Abstract

Baker Institute for Animal Health and Department of Population Medicine & Diagnostic Sciences, Cornell University, Ithaca, NY (Goodman); Virginia Tech Animal Laboratory Services and Department of Biomedical Sciences and Pathobiology, Virginia-Maryland College of Veterinary Medicine, Blacksburg, VA (Lahmers).
The tools used in sequencing the human genome have been classified as next-generation sequencing (NGS), a method of massively parallel, high-throughput sequencing that produces thousands to millions of individual sequences, compared to Sanger sequencing, which produces a single sequence. Use of Sanger sequencing has matured, and it has guidelines for use and monitoring. 4 NGS is currently being used in human and veterinary testing laboratories, with some assays cleared by the FDA for testing of human samples. As the technologies advance and the cost of sequencing has decreased, these types of assays will likely gain further traction in the veterinary diagnostic arena.
There are significant challenges in the application of NGS to veterinary testing. Foremost, validation of sequencing-based assays can be challenging given that variation in sequencing depth, enrichment methods, analysis pipeline, and sample types can significantly affect sensitivity and specificity. To that end, approaches to validation are being discussed and need to be a focus of the veterinary community. The economics of NGS, including equipment, service contracts, and reagent maintenance, can make these unfeasible for some laboratories and samples. There are additional challenges of analysis and storage of the massive amounts of data produced by these assays.
However, some of these challenges are offset by the potential benefits. Molecular epidemiology made possible through NGS was established ~2015 in the food safety sector, and more recently is proving to be an invaluable tool in viral disease tracking within populations and across continents. Pathogen discovery and characterization is now possible and economically feasible in a veterinary diagnostic setting. Smaller platforms are becoming available that can be run in-house for urgent cases or on the diagnostic laboratory’s own schedule as opposed to waiting for core facilities or referral laboratory send-out. Data security, version control, and lot tracking for in-house sequencing can be maintained according to accreditation standards (AAVLD, ISO, etc.).
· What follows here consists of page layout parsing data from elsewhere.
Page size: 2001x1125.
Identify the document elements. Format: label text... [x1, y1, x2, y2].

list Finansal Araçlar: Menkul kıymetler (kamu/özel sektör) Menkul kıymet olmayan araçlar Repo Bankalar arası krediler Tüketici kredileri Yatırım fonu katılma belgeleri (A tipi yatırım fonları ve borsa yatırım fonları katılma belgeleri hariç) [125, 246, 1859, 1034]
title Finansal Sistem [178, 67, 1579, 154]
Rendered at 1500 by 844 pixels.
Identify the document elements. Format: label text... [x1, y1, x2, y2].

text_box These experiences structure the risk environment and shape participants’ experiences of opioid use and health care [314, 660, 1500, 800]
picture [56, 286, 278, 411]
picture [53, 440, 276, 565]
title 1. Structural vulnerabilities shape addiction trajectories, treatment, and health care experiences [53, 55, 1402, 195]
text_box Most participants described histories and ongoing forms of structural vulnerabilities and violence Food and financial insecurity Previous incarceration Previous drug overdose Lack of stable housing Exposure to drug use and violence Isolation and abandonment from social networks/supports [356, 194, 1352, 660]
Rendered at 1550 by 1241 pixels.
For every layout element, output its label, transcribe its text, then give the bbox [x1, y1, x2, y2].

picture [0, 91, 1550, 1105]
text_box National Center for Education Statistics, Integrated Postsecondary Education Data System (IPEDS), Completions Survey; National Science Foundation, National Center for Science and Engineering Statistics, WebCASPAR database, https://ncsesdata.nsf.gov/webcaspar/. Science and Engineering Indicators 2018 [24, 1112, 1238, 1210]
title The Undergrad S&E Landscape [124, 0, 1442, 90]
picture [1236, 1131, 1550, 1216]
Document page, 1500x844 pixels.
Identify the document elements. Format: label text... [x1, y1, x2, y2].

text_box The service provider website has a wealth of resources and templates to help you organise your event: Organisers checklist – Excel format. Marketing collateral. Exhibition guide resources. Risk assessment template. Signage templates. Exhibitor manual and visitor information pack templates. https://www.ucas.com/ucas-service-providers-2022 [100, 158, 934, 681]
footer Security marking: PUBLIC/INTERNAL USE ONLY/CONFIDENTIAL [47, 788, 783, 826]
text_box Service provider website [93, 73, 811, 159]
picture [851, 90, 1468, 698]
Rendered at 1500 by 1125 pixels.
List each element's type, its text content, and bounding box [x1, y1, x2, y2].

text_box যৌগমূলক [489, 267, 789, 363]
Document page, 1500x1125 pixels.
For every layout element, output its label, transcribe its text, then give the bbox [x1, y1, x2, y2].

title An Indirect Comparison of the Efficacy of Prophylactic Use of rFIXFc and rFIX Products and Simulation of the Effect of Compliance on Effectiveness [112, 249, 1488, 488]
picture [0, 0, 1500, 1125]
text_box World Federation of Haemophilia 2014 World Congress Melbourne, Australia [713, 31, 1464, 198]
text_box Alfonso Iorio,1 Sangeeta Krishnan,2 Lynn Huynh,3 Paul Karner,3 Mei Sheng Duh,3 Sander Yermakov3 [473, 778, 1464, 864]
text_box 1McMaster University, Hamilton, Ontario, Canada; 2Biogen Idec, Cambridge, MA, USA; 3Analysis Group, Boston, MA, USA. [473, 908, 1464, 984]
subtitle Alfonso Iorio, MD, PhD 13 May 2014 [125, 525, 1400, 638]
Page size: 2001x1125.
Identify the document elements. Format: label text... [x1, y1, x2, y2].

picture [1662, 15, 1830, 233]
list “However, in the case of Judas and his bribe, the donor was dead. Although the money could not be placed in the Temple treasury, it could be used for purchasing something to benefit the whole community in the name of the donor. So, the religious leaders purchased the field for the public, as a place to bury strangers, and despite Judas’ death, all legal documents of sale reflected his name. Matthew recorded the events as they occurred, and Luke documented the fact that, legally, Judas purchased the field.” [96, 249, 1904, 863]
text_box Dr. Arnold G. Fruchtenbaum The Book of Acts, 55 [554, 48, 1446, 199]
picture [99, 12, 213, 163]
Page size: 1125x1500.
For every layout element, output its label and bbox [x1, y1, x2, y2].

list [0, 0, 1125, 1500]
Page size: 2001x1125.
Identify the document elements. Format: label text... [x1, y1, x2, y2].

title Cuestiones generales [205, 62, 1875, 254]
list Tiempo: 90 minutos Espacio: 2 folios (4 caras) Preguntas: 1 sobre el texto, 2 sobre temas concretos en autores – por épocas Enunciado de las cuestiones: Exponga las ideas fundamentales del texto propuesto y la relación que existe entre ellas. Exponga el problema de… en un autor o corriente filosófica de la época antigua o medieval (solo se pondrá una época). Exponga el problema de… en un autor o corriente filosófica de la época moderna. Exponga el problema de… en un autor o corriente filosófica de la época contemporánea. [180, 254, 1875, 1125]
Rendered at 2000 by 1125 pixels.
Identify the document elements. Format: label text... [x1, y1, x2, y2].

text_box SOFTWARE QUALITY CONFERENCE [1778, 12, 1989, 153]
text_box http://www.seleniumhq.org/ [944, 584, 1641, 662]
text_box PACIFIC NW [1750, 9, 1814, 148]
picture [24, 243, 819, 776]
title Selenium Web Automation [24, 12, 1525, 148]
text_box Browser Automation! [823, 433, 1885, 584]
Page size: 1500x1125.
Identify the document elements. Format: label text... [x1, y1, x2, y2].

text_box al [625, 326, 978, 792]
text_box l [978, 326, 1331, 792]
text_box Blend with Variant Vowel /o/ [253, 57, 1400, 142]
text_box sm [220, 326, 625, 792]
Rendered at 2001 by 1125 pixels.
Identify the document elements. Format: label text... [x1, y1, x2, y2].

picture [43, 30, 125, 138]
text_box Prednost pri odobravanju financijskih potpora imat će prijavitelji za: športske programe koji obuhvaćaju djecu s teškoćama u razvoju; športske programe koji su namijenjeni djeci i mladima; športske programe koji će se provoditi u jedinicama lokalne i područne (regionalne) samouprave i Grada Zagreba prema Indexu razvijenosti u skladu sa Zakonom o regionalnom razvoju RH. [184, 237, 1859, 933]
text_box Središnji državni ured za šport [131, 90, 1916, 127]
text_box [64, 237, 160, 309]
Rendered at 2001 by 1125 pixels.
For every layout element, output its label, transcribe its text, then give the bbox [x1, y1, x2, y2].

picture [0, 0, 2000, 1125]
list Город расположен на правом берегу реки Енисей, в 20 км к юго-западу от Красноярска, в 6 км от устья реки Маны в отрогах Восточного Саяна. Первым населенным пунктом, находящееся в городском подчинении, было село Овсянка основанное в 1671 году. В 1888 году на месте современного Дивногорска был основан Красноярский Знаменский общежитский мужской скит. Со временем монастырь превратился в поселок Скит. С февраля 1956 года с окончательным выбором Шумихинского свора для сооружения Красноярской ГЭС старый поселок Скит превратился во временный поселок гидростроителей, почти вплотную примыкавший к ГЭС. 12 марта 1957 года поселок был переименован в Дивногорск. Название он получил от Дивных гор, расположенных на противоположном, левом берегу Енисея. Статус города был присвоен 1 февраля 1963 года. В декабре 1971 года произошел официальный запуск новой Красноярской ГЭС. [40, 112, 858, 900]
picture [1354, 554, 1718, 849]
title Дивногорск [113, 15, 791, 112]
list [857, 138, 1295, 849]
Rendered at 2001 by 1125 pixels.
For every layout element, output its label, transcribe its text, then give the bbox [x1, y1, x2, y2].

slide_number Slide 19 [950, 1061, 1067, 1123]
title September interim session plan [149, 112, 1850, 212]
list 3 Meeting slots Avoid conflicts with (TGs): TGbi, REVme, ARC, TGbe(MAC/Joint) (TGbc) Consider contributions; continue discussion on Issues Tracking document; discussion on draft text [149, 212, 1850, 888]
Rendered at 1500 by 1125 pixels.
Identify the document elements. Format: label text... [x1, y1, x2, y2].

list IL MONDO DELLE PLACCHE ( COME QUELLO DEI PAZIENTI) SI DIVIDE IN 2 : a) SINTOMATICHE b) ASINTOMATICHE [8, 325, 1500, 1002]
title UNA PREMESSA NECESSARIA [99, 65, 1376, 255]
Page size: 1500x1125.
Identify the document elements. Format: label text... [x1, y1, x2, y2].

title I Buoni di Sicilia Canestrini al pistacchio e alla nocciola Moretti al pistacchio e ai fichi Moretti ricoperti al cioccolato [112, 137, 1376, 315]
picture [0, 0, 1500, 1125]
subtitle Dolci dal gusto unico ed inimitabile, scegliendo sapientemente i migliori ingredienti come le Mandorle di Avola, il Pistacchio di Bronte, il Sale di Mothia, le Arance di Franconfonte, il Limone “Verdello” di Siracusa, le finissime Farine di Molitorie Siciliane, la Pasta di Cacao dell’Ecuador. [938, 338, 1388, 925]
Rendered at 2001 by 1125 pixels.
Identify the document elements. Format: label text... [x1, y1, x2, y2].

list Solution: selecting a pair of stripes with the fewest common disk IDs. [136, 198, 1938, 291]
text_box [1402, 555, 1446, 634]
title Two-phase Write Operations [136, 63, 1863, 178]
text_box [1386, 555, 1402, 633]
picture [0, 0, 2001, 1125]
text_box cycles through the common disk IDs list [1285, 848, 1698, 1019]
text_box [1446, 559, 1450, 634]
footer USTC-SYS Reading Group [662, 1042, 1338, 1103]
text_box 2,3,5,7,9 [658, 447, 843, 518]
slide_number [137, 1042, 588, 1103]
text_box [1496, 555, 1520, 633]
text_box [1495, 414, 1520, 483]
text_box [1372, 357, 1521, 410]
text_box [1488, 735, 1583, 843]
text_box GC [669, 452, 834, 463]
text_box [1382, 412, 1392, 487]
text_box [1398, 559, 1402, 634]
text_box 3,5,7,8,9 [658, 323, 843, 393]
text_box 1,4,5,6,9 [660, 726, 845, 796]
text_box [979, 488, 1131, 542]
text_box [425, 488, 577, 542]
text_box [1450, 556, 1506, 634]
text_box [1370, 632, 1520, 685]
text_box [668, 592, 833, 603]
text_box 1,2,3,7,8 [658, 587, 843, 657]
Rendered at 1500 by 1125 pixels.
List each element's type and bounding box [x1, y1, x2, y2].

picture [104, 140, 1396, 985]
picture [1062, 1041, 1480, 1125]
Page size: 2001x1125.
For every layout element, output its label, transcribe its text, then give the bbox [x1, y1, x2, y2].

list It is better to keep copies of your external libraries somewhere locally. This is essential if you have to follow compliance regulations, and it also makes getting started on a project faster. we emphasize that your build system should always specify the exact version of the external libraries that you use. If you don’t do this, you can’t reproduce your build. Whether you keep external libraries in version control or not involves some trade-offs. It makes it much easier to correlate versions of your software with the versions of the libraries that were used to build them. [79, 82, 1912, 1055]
The increasing availability and application of NGS has led to open-source tools and open science applications and the ability to develop in-house pipelines or use publicly available user-friendly tools such as Galaxy, NCBI Pathogen Browser, and Nextstrain.
This issue of the Journal of Veterinary Diagnostic Investigation, the Special issue on Applied Next-Generation Sequencing, includes a series of 10 papers that represent the application of NGS to veterinary testing. These range from the most common, genome sequencing, using PCR and viral culture for enrichment, to detect and/or subtype various viral pathogens,3,5,6,9,11 to less but increasingly common applications such as shotgun metagenomics for virus detection in clinical samples. 10 Deep amplicon sequencing is presented for targeted detection of multiple pathogens with a single NGS assay. 1 There is an example of an analysis pipeline for viral pathogens of pigs. 8 We thought it important to highlight applications in cancer treatment in addition to the infectious disease approaches. Characterization of canine osteosarcoma using single-cell sequencing is an excellent illustration. 2 Scattered within these papers are discussion of the ongoing challenges of NGS and approaches to validation of assays as well as discussions of future applications. Finally, a description of the NGS capacity within the National Animal Health Laboratory Network is presented. 7 This group, along with the FDA Veterinary Laboratory Investigation and Response Network (Vet-LIRN), has provided critical NGS capacity support for the veterinary diagnostic community.
NGS is an exciting new tool that has many current applications. The decrease in equipment and reagent costs as well as multiplexing has made NGS more economically feasible in a veterinary diagnostic setting. However, the analysis component of NGS does require a skillset that must be further developed in the veterinary community. In addition, there is significant work to be done in the area of assay validation to get to the point where best practices can be developed such as was published for PCR in the November 2020 issue of JVDI.
We hope that this special issue is a taste of current applications of NGS in veterinary testing and look forward to novel applications as we strive for continuous improvement in the field. It is our hope that this issue will foster discussion between those contemplating uses of NGS and those with current experience thereby increasing the availability of NGS in veterinary diagnostic laboratories.